Thursday 27 October 2011

EU leaders agreed on a solution to resolve the debt crisis(Mian Shakeel Aslam)

Mian Shakeel Aslam --- Union leaders announced an agreement Thursday to take on the steps of the debt crisis, including an agreement in conflict with private investors at a loss of 50% of Greek bonds.

The agreement came at the end of marathon talks, the details of a global political response of the public debt and banking problems are threatening the stability of the euro and the global economy to be completed.

The answer points to solve three problems: the debt crisis in Greece, instability in the banking sector rescue fund, and a very outdated.
Under the new plan, the Greek bondholders voluntarily reduce the value of Greek bonds by 50%, which translates into € 100 million and reduced the burden of national debt to 120% of economic output by 150%.

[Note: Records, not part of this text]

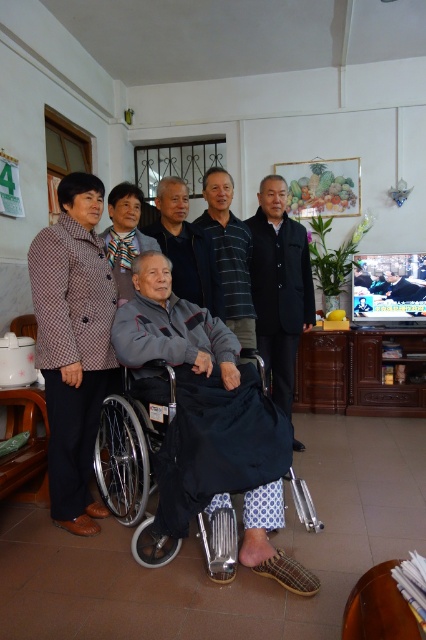
Is point (77, 301) closer to viewer compared to point (195, 252)?

Yes, point (77, 301) is in front of point (195, 252).

Can you confirm if brown textured coat at left is positioned above gray fabric jacket at center?

No, brown textured coat at left is not above gray fabric jacket at center.

Who is more distant from viewer, (88, 378) or (181, 228)?

Point (181, 228)

The width and height of the screenshot is (426, 640). I want to click on brown textured coat at left, so click(74, 344).

Can you confirm if silver metallic wheelchair at center is smaller than black matte suit at center?

Actually, silver metallic wheelchair at center might be larger than black matte suit at center.

Is silver metallic wheelchair at center taller than black matte suit at center?

Incorrect, silver metallic wheelchair at center's height is not larger of black matte suit at center's.

This screenshot has width=426, height=640. I want to click on silver metallic wheelchair at center, so click(x=154, y=481).

You are a GUI agent. You are given a task and a screenshot of the screen. Output one action in this format:
    pyautogui.click(x=<x>, y=<y>)
    Task: Click on the silver metallic wheelchair at center
    The height and width of the screenshot is (640, 426).
    Given the screenshot: What is the action you would take?
    pyautogui.click(x=154, y=481)

Is point (270, 355) positioned behind point (238, 324)?

Yes, point (270, 355) is farther from viewer.

Between black matte suit at center and striped cotton shirt at center, which one appears on the left side from the viewer's perspective?

striped cotton shirt at center

The width and height of the screenshot is (426, 640). I want to click on black matte suit at center, so click(x=279, y=288).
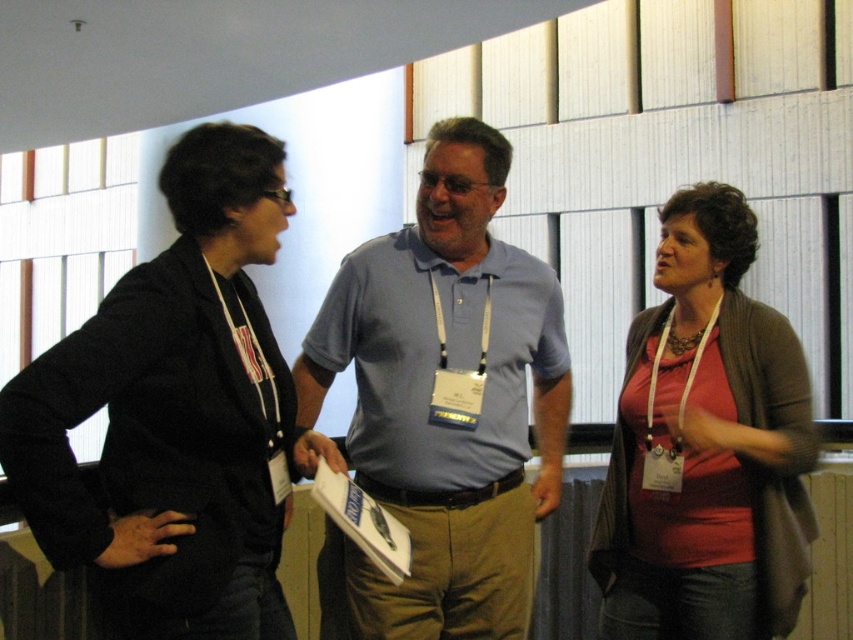
Question: Which is nearer to the light blue cotton shirt at center?

Choices:
 (A) matte red shirt at center
 (B) matte black blazer at left

Answer: (A)

Question: Can you confirm if matte black blazer at left is thinner than matte red shirt at center?

Choices:
 (A) no
 (B) yes

Answer: (B)

Question: Which object appears farthest from the camera in this image?

Choices:
 (A) matte black blazer at left
 (B) matte red shirt at center

Answer: (B)

Question: Does matte black blazer at left come in front of light blue cotton shirt at center?

Choices:
 (A) yes
 (B) no

Answer: (A)

Question: Considering the real-world distances, which object is farthest from the light blue cotton shirt at center?

Choices:
 (A) matte black blazer at left
 (B) matte red shirt at center

Answer: (A)

Question: Is matte black blazer at left to the right of light blue cotton shirt at center from the viewer's perspective?

Choices:
 (A) no
 (B) yes

Answer: (A)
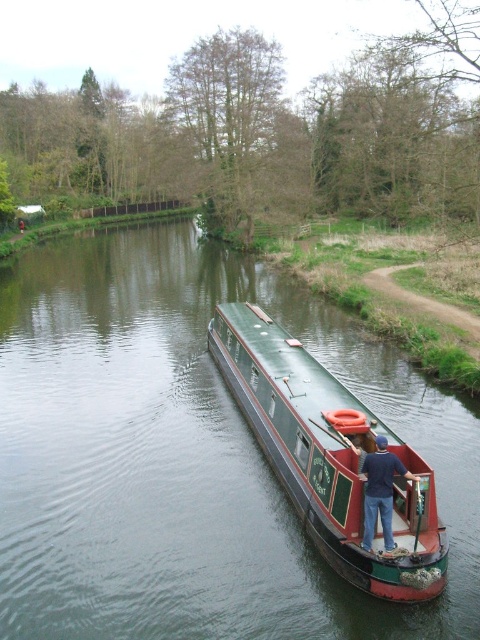
Is point (395, 609) farther from camera compared to point (374, 522)?

No, (395, 609) is in front of (374, 522).

Is point (266, 300) positioned before point (372, 531)?

No, (266, 300) is further to viewer.

I want to click on green polished wood boat at center, so click(x=188, y=454).

Is green painted wood boat at center behind dark blue shirt at center?

No, it is in front of dark blue shirt at center.

Is green painted wood boat at center taller than dark blue shirt at center?

Indeed, green painted wood boat at center has a greater height compared to dark blue shirt at center.

At what (x,y) coordinates should I click in order to perform the action: click on green painted wood boat at center. Please return your answer as a coordinate pair (x, y). Image resolution: width=480 pixels, height=640 pixels. Looking at the image, I should click on (332, 458).

Can you confirm if green polished wood boat at center is smaller than green painted wood boat at center?

Actually, green polished wood boat at center might be larger than green painted wood boat at center.

Does green polished wood boat at center come behind green painted wood boat at center?

No, green polished wood boat at center is closer to the viewer.

Between point (88, 548) and point (384, 582), which one is positioned behind?

Point (88, 548)

Locate an element on the screen. The width and height of the screenshot is (480, 640). green polished wood boat at center is located at coordinates (188, 454).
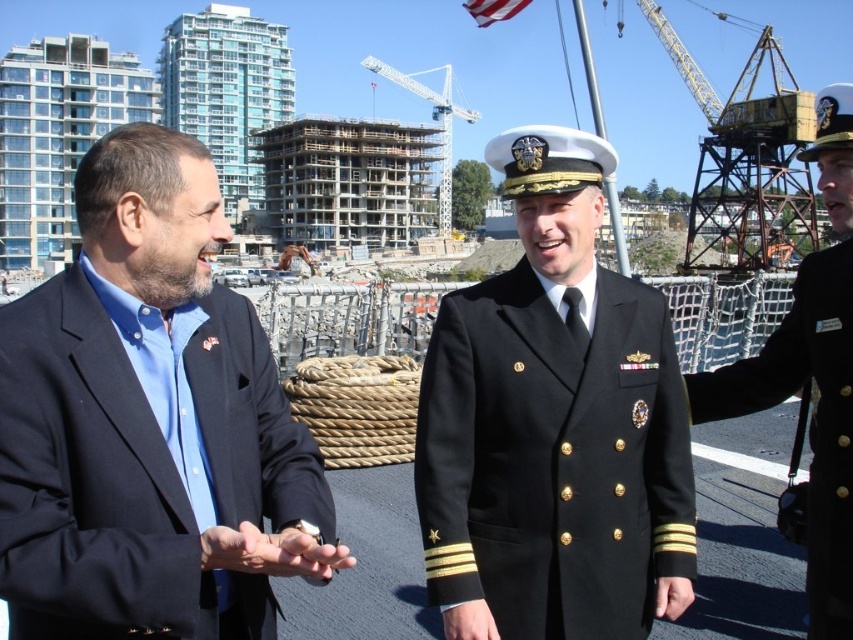
Looking at this image, you are a photographer at the dock, and you need to capture a photo of the black woolen military uniform at center and the black uniform at center. Which one should you focus on first if you want to include both in the frame without cropping?

The black woolen military uniform at center is shorter than the black uniform at center, so you should focus on the black uniform at center first to ensure it fits in the frame without cropping.

You are standing at point (676, 449) and want to walk to the person in the center in the naval uniform. There is an obstacle at point (221, 515). Can you walk around the obstacle to reach your destination?

Point (221, 515) is in front of point (676, 449), so the obstacle is blocking your path. You need to find another route to reach the person in the center in the naval uniform.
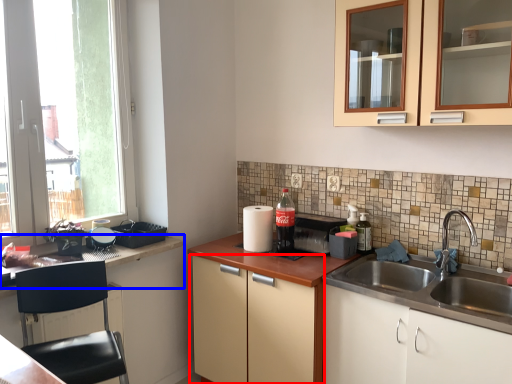
Question: Which point is further to the camera, cabinetry (highlighted by a red box) or countertop (highlighted by a blue box)?

Choices:
 (A) cabinetry
 (B) countertop

Answer: (A)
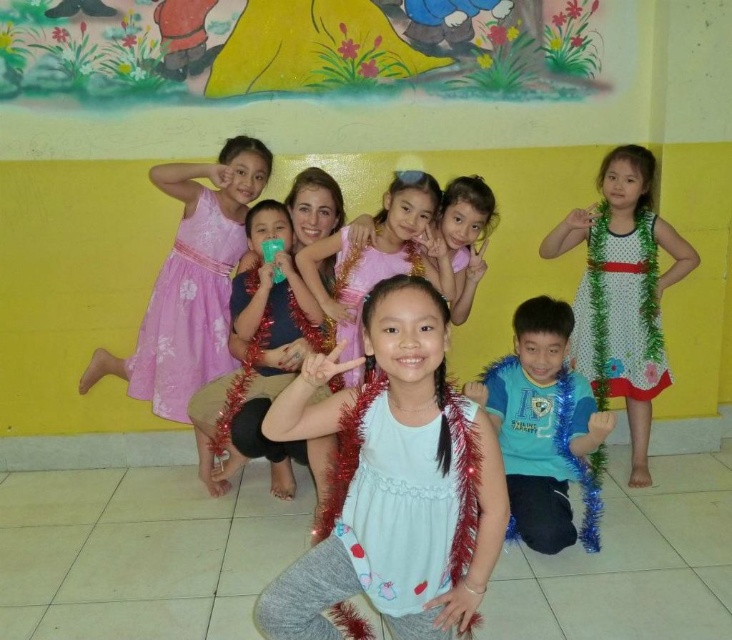
You are a photographer setting up for a group photo. You need to arrange the matte blue shirt at center and the white satin dress at center so that both are visible in the frame. Which one should be placed higher to ensure their faces are visible without obstruction?

The matte blue shirt at center is much taller than the white satin dress at center, so to ensure both faces are visible without obstruction, the white satin dress at center should be placed higher than the matte blue shirt at center.

You are standing in front of the yellow wall with the mural. You notice two points marked in the scene. Which point is closer to you, point (288, 497) or point (646, 257)?

Point (288, 497) is in front of point (646, 257), so it is closer to you.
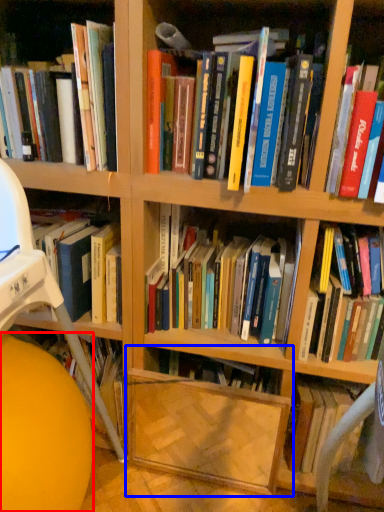
Question: Which object appears closest to the camera in this image, ball (highlighted by a red box) or shelf (highlighted by a blue box)?

Choices:
 (A) ball
 (B) shelf

Answer: (A)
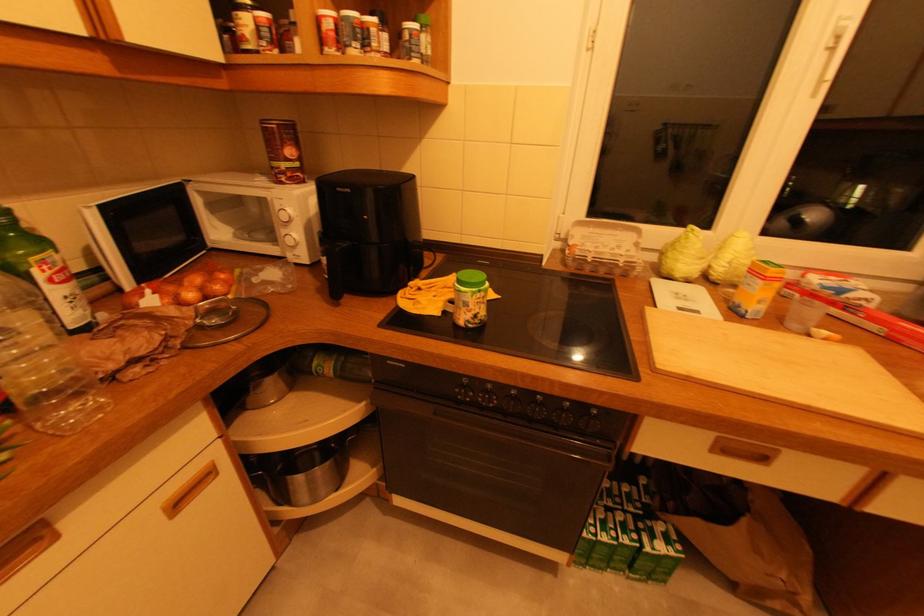
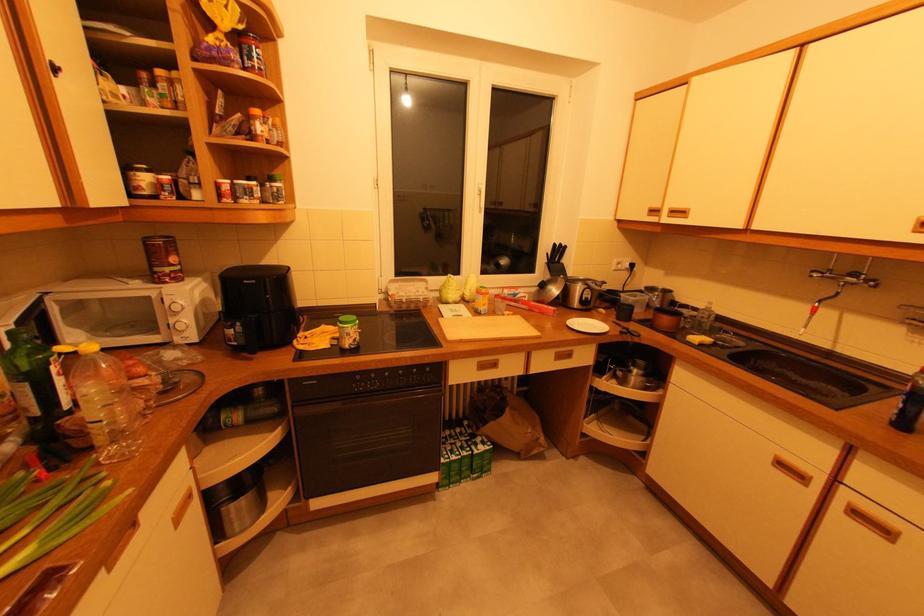
Locate, in the second image, the point that corresponds to pixel 300 217 in the first image.

(190, 307)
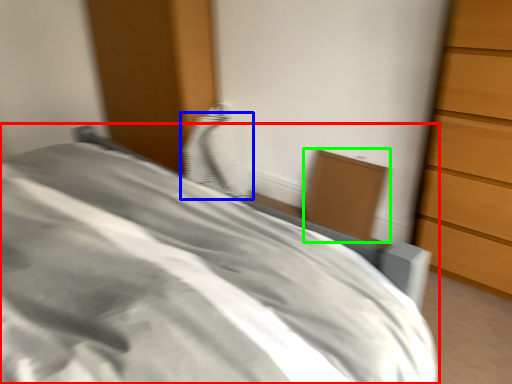
Question: Which object is positioned farthest from bed (highlighted by a red box)? Select from pillow (highlighted by a blue box) and cabinetry (highlighted by a green box).

Choices:
 (A) pillow
 (B) cabinetry

Answer: (A)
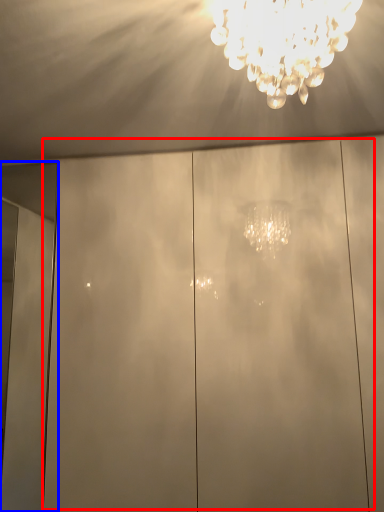
Question: Which point is further to the camera, glass door (highlighted by a red box) or door (highlighted by a blue box)?

Choices:
 (A) glass door
 (B) door

Answer: (B)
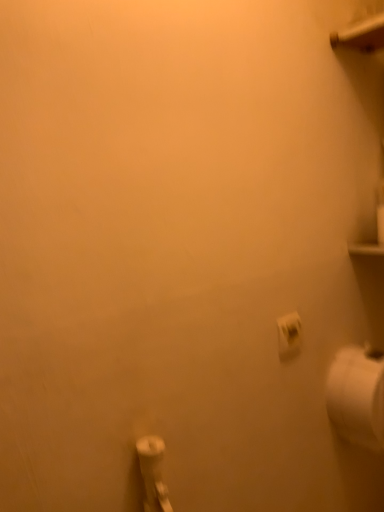
Question: Considering the positions of point (299, 346) and point (349, 400), is point (299, 346) closer or farther from the camera than point (349, 400)?

Choices:
 (A) farther
 (B) closer

Answer: (B)

Question: Is white matte toilet paper at lower right, the second toilet paper ordered from the bottom, taller or shorter than white matte toilet paper at right, placed as the second toilet paper when sorted from front to back?

Choices:
 (A) short
 (B) tall

Answer: (A)

Question: Considering the positions of white matte toilet paper at lower right, acting as the 1th toilet paper starting from the top, and white matte toilet paper at right, arranged as the first toilet paper when viewed from the back, in the image, is white matte toilet paper at lower right, acting as the 1th toilet paper starting from the top, wider or thinner than white matte toilet paper at right, arranged as the first toilet paper when viewed from the back,?

Choices:
 (A) thin
 (B) wide

Answer: (A)

Question: In the image, is white matte toilet paper at right, arranged as the first toilet paper when viewed from the back, positioned in front of or behind white matte toilet paper at lower right, which is the first toilet paper from front to back?

Choices:
 (A) behind
 (B) front

Answer: (A)

Question: Is white matte toilet paper at right, placed as the second toilet paper when sorted from front to back, inside the boundaries of white matte toilet paper at lower right, the second toilet paper in the right-to-left sequence, or outside?

Choices:
 (A) inside
 (B) outside

Answer: (B)

Question: Considering the positions of white matte toilet paper at right, the 1th toilet paper when ordered from right to left, and white matte toilet paper at lower right, marked as the 1th toilet paper in a left-to-right arrangement, in the image, is white matte toilet paper at right, the 1th toilet paper when ordered from right to left, bigger or smaller than white matte toilet paper at lower right, marked as the 1th toilet paper in a left-to-right arrangement,?

Choices:
 (A) small
 (B) big

Answer: (B)

Question: From their relative heights in the image, would you say white matte toilet paper at right, which is counted as the first toilet paper, starting from the bottom, is taller or shorter than white matte toilet paper at lower right, which is the first toilet paper from front to back?

Choices:
 (A) short
 (B) tall

Answer: (B)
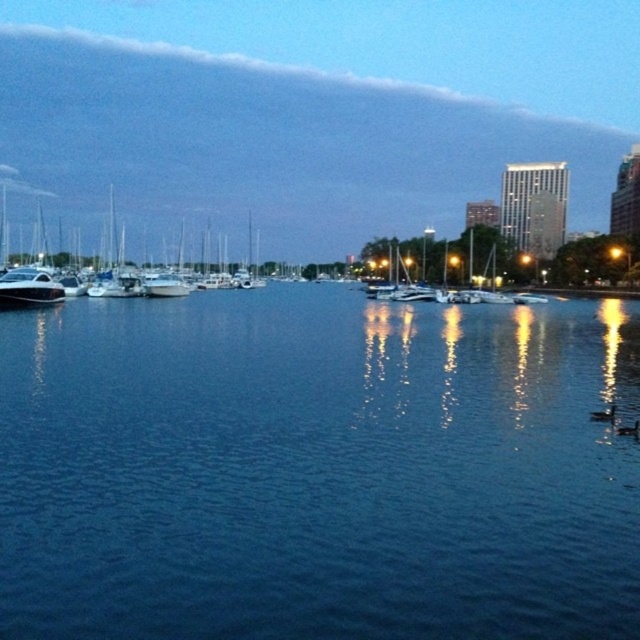
You are standing at the point marked by the coordinates in the image and want to know what is directly in front of you. What is the object located at the coordinates point [317,468]?

The point [317,468] marks blue water at center, so the object located there is blue water at center.

You are standing at the edge of the waterfront and notice the blue water at center and the shiny white sailboat at center. Which object is positioned closer to the left side of the scene?

The blue water at center is positioned to the left of the shiny white sailboat at center, so it is closer to the left side of the scene.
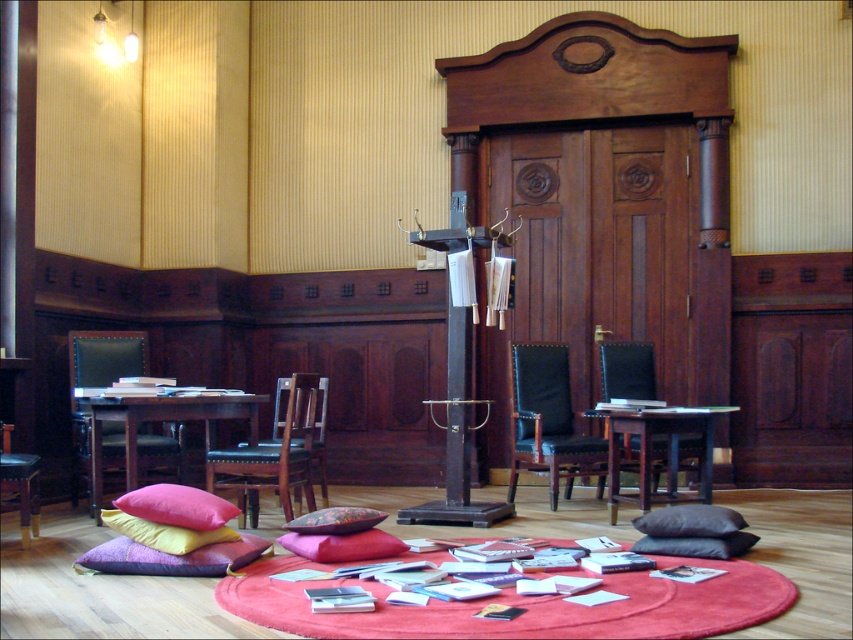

Charles Dallara, head of the Institute of International Finance, the private sector in the talks, welcomed the agreement. In a statement, said that private investors will accept the reduction of 50% ", with the assistance of € 30 billion" package from the official participation of the private sector.
The agreement also provides for the establishment of a new funding program with the International Monetary Fund worth up to € 100 million, according to a statement.

Stronger the rescue fund: The two leaders agreed on ways to rescue the firepower of the EU funds, such as the European Financial Stability Fund to increase known. The methods take the bottom four or five times, the statement said, increasing its resources to one billionth of about €

The fund will provide for the treatment of partial new issues of government bonds. They are the creation of one or more Special Investment Vehicles, which is complemented open to the private sector players such as sovereign wealth funds.

China has already expressed interest in supporting the special investment mechanism expressed. The possibility that China could back the bailout helped lift U.S. share prices on Wednesday.

Huge reserves of the banks: the State and also agreed to increase capital requirements for banks vulnerable to losses of government bonds in the euro area.
"The main aim of the exercise is to promote confidence in the banking sector," said European Council President Herman Van Rompuy.
Banks would be forced to dramatically reduce the level of core capital by 9% increase on a cushion against potential losses to produce.

Based on market rates in September, the banks must raise total of 106.000.000.000 € to achieve the new targets, according to the European Banking Authority.
This is comparable to estimates by the International Monetary Fund and the private sector economists in the range between € 100 and € 300,000,000,000th
The banks will have to meet these new requirements, according to a statement by the end of June 2012.

Jose Barroso, President of the European Commission, said that the technical work necessary to accomplish the actions will be completed "in the coming weeks."

"The key is implementation," said Barroso. "There is not enough to make commitments."